Solo così possiamo tracciare la linea tra oggi e ieri, tra ieri e domani. Tutto per essere meglio nel nostro presente. Mentre siamo presi a vivere, non abbiamo sempre il tempo di riflettere su quanto ci accade. Le emozioni, i pensieri e a volte i nostri stessi bisogni, tendono quindi a sparire, ingoiati dalla fretta, dall’ansia quotidiana, da quanto è “da fare”. Il nostro mondo interiore diventa evanescente, difficile renderlo consapevole. Non riusciamo a fermarne i vissuti e  il colore emotivo di questi.

Rischiamo così di perdere alcune tappe della nostra crescita, alcuni momenti della nostra vita non meno importanti di altri. Presto, il tempo farà il suo lavoro e renderà sbiadite quelle emozioni che non ascoltiamo, rendendole difficili da ricordare alla memoria. Che siano buone o meno buone, piacevoli o sgradevoli, si nasconderanno alla nostra vista senza che ci si renda conto di quanta vitalità, nostra sempre e solo nostra, queste contengano.

Scrivere ci permette di ritrovare quanto si pensava perduto e con un sorriso rifarlo nostro

Nel momento in cui ci mettiamo seduti, la penna pronta a fare il suo dovere e ci concentriamo sullo scrivere quanto ci è accaduto, consentiamo ai fatti e alle emozioni, di uscire allo scoperto, di rendersi raccontabili.

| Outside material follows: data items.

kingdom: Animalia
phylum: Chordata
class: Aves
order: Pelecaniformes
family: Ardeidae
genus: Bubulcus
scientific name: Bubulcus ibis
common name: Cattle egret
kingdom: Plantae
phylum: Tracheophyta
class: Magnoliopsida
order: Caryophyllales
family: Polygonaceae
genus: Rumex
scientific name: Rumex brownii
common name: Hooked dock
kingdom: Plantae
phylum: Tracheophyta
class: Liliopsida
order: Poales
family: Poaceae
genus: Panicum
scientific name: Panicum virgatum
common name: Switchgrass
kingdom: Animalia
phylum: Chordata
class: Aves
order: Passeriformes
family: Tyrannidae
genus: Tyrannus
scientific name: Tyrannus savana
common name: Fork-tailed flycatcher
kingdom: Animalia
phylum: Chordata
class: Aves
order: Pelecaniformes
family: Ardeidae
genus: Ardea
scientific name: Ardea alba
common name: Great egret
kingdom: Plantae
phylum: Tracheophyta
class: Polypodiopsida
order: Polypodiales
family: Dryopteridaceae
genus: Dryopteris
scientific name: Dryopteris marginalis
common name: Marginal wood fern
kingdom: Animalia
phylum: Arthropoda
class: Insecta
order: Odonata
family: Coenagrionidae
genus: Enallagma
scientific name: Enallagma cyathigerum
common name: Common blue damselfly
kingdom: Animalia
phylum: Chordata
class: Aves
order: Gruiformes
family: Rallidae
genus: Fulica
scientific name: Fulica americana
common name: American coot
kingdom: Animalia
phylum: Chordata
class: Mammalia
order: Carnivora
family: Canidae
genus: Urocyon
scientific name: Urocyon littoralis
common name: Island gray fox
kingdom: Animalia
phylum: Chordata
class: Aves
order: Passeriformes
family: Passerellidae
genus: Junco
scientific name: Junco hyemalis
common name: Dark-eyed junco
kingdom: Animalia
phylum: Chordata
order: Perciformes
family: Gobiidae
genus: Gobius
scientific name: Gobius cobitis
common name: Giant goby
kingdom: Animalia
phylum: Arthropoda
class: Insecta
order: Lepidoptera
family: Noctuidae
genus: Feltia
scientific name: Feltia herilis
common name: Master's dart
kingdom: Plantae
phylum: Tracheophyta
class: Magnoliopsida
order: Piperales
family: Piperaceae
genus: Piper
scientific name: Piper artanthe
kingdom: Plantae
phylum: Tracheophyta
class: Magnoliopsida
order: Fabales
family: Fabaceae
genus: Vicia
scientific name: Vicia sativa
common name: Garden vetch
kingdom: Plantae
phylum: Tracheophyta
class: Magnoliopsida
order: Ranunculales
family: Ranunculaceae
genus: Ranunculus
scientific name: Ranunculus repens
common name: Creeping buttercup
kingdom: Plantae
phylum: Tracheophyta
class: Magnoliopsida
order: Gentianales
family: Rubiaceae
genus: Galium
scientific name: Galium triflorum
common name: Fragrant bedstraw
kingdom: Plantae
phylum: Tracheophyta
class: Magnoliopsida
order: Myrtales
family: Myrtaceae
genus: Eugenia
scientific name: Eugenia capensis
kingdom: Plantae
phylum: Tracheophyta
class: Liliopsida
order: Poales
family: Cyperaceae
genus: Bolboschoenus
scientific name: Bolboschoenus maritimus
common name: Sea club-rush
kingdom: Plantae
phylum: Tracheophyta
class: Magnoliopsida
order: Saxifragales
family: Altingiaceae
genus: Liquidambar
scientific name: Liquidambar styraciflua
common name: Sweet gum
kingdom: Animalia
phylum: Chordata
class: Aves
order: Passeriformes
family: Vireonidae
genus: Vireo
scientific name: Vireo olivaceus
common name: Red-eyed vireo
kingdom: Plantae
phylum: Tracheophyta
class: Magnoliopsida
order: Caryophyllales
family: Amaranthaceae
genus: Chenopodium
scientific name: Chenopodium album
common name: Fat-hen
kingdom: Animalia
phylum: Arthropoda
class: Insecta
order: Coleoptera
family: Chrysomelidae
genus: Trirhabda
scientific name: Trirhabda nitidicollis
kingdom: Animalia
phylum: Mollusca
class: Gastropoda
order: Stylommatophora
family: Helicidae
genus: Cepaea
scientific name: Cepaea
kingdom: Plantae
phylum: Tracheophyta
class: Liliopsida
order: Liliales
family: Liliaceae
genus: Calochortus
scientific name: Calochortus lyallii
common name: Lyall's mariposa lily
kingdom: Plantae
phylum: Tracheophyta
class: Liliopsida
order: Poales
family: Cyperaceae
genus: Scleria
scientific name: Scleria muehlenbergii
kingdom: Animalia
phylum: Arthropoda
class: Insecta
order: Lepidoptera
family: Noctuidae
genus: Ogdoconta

Costruiamo così una base che ci lega a noi stessi, un posto dove possiamo far visita se ne avremo bisogno per ricordare e che, nel presente, ci permette di elaborare il senso più profondo di quanto abbiamo vissuto. Ognuno ha bisogno di raccontarsi per dare senso e unità agli eventi della sua esistenza, per prenderne poi la distanza dopo averli attraversati in piena consapevolezza. Ma non stiamo parlando di un diario, che mette su carta, a caldo, l’emozione che proviamo, il nostro presente. La scrittura autobiografica, in questi casi, ci permette di scegliere quel singolo episodio, quel momento della vita che abbiamo lasciato andare prima che sia troppo lontano. Ci si avvicina, in questo modo, a quanto pur avendolo vissuto, non abbiamo completamente conosciuto.

Io davanti allo specchio. Scriversi una lettera per riconnettersi con la propria storia.

Quando la parola detta si trasforma in quella scritta, si compie una trasformazione non da poco. Prendendo le distanze da noi stessi, ci si scopre sempre più auto-riflessivi. Si apprende, in altre parole, a riflettere su quanto abbiamo vissuto, trasformando la parola in iter, in strada che ci forma, che ci rende più consapevoli. Come un paio di occhiali che lentamente, man mano che li indossiamo, ci aiutano a mettere a fuoco dentro di noi. 

Ci sono momenti in cui è bene riprendere le fila delle proprie emozioni.  Scrivere di quel momento in cui qualcosa, una parte, tutto è cambiato e recuperare l’immagine di noi stessi allora diventa necessario per capire noi ora. Riallacciare i legami con la nostra storia per essere più presenti oggi. Un bisogno di intimità emotiva con noi stessi, che ci porta a toccare quello che abbiamo provato, a collegare quello che avevamo lasciato passare, a riscoprire la tenerezza per le nostre palpitazioni, i nostri timori, la nostra allegria.

Intraprendere una corrispondenza con noi stressi, diventa un piccolo, inestimabile viaggio dentro la nostra storia e le nostre emozioni.